Lights! Camera! Aaaaaand...
cue Titano, the Giant Ape! Action!
They're movie references, okay? Marlon Brando? Starred in the then-notorious, now-really-tame 'Last Tango in Paris'? Played Clark's daddy in the Superman flicks, got paid millions for about fourteen minutes of screen time, and got top billing over Reeve and Kidder? Yeah, him.
Fans of the current 'Lord of the Rings' flick should take note: your hero-du-jour Peter Jackson has single-handedly ratcheted the bar for genre film adaptation up a few dozen notches. Jackson did something that almost everyone uniformly agreed would be all but impossible: he delivered a film version of 'Lord of the Rings' that appealed both to fans of the original material and to the wider, non-devoted audience.
In doing so, Jackson sent us, the movie-going audience, a startling holiday gift, one that I think we had long ago lost sight of: we're entitled to high expectations. No more thinking, "Oh, it's a genre film, and an adaptation at that, so I'm not really expecting anything overly wonderful." That kind of thinking has given way to, "Hey, if that Peter Jackson guy could deliver so incredibly well on something as complicated as Tolkien, on a relatively cheap budget, then that slate of Marvel and DC adaptations had better be damned terrific. You hear me, Raimi?!!"
The news site 'Comics2Film' (http://www.comics2film.com/) currently lists over 460 comic book film and television adaptations in various stages of development.

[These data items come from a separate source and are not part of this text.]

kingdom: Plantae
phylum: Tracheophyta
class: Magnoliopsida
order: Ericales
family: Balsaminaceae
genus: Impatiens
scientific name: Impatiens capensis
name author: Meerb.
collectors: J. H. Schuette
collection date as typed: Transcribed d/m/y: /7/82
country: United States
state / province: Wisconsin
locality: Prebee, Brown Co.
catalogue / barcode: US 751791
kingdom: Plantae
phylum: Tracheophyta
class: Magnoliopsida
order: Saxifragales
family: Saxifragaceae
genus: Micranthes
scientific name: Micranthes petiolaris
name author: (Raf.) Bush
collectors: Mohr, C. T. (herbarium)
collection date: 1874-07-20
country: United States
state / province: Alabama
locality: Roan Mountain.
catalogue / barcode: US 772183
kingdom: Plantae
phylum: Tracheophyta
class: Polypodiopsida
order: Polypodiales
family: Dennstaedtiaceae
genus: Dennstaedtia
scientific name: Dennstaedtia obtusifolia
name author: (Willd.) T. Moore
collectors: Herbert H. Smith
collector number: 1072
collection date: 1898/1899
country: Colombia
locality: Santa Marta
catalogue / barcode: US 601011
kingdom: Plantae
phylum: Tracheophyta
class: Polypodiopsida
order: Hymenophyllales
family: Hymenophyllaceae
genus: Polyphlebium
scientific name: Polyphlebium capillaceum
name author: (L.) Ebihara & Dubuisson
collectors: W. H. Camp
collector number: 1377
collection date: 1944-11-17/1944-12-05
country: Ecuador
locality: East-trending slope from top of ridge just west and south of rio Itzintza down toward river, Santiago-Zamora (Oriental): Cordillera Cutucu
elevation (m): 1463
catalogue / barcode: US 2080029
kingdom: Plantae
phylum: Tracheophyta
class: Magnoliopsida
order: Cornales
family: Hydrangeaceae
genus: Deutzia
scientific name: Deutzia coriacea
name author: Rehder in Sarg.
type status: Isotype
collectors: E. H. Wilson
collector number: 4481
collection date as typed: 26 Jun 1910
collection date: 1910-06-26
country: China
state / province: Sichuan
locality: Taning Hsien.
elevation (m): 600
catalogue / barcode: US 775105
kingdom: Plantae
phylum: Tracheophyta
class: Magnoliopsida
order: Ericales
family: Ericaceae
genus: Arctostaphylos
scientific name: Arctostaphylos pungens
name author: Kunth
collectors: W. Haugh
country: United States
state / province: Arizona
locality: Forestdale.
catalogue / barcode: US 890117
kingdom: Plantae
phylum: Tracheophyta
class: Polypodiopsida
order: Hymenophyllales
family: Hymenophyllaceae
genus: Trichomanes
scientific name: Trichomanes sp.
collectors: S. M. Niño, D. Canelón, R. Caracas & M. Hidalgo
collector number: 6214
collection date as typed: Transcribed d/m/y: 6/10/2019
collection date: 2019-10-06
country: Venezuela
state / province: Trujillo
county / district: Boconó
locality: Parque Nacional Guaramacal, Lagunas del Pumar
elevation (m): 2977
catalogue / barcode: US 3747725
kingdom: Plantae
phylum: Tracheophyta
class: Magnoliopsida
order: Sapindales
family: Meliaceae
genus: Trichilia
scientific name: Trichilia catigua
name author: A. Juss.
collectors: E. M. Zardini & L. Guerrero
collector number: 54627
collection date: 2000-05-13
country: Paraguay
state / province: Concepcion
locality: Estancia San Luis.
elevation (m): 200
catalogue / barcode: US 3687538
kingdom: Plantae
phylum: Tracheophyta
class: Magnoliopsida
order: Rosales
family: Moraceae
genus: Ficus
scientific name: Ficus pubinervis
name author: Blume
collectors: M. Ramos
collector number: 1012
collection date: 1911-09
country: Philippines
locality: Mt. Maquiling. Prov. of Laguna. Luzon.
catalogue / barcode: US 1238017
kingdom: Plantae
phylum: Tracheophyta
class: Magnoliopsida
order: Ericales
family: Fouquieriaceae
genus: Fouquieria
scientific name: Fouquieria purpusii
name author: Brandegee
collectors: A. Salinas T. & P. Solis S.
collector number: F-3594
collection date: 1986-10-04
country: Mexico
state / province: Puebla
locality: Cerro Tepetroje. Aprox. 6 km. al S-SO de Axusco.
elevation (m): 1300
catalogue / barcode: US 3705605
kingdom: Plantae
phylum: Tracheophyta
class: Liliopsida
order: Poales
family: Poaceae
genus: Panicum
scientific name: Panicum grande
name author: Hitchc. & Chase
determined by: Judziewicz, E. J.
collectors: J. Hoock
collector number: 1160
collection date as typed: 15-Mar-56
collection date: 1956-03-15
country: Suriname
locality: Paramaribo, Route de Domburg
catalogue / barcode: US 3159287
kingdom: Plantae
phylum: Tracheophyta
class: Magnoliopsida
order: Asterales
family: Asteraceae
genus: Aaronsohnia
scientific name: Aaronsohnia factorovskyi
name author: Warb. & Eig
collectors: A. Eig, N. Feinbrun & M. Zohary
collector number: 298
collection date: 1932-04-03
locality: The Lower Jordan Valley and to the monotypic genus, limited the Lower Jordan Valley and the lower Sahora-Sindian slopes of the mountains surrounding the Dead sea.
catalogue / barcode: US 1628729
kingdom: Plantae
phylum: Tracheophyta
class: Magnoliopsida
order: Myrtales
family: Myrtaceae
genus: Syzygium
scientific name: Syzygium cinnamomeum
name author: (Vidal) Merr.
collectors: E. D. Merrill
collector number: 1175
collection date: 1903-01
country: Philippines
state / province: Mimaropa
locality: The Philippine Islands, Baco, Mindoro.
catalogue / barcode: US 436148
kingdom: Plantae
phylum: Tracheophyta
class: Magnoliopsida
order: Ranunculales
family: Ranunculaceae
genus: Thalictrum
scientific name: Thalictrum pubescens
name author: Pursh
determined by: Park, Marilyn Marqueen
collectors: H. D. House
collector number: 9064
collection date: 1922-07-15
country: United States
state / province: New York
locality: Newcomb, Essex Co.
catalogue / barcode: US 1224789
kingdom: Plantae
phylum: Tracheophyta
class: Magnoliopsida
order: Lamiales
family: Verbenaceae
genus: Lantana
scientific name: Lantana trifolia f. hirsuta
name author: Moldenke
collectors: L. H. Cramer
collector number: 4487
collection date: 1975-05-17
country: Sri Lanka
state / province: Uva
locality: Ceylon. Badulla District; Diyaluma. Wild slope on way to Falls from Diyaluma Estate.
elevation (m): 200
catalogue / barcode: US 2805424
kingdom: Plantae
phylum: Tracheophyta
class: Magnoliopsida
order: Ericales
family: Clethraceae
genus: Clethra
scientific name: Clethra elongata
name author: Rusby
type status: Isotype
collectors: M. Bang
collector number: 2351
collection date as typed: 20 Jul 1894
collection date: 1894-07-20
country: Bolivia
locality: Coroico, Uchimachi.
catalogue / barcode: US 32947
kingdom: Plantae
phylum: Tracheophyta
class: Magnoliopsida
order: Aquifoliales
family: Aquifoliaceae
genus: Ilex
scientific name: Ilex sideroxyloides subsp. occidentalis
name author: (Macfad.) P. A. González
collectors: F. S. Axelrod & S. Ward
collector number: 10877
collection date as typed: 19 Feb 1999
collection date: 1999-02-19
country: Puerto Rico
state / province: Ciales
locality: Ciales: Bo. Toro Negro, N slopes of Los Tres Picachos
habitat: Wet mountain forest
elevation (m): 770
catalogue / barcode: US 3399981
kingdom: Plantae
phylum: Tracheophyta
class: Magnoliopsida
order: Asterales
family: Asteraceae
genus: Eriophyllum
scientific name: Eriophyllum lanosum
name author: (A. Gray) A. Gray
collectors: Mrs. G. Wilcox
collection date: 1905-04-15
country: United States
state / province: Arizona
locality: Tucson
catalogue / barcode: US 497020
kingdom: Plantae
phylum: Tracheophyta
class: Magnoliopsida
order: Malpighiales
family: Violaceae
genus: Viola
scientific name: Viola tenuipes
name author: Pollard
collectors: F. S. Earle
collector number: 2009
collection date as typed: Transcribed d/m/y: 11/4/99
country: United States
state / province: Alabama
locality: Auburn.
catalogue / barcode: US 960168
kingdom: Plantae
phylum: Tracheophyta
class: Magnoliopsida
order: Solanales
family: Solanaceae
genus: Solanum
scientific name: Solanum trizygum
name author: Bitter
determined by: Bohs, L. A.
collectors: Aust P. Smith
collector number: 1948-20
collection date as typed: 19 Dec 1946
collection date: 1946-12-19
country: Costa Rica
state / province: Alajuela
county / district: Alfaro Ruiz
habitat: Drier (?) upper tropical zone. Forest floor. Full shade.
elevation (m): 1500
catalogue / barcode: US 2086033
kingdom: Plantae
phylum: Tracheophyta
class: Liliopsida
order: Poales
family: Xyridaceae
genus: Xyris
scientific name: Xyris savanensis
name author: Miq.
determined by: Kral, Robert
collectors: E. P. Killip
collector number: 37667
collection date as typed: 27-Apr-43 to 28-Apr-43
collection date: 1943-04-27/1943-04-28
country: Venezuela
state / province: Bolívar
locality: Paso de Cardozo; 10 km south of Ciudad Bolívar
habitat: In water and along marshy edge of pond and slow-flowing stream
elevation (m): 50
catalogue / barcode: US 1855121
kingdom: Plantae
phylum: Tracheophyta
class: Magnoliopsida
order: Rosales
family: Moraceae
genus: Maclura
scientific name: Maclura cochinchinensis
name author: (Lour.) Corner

The usual caveats apply: being listed doesn't mean a property has a lock on getting made. They call it Development Hell for a reason.
Screenwriter William Goldman said it best in describing the number one rule about understanding Hollywood: no one knows anything. For all of their demographics studies, focus groups, and track records, the studio suits are all just flying by the seat of their pants, pretending to know *exactly* why things happen the way they do. Right.
So when you wonder why someone greenlighted a film version of 'Nick Fury, Agent of S.H.I.E.L.D.' starring David Hasselhoff, or the 'Generation X' television movie that ran on Fox a few years ago, just remember that the particular someone with the power to okay a project at that time thought it would work.
And got it wrong. It's just one big crapshoot.
I don't want to seem overly cynical - they get it right a lot of the time too. Warners has had an impressive run with their DC-based animated series over the last ten years: Batman, Superman, Batman Beyond, and Justice League. Four for four, all doing well in syndication, with the same core creative teams across the line. That could be where the Warners execs have made their best decision-making: trusting that Paul Dini and his people know their craft. It's a lesson that far too many micro-managers never learn: if you trust your people's own high standards and their collective ability to work up to those standards, you'll wind up with good products.
For years now, though, producers have had an old saw to fall back on when comic-to-film adaptations haven't worked, referring to the difficulty in maintaining the film's appeal to the original fan base (and generating a positive buzz) without shutting out potential audience members who wouldn't be caught dead reading a comic book. Thanks to Peter Jackson, the giant door to the Fortress of Solitude has been slammed shut on that excuse, thanks to his obvious care and devotion to his work.
So when is that Spidey flick opening, anyways?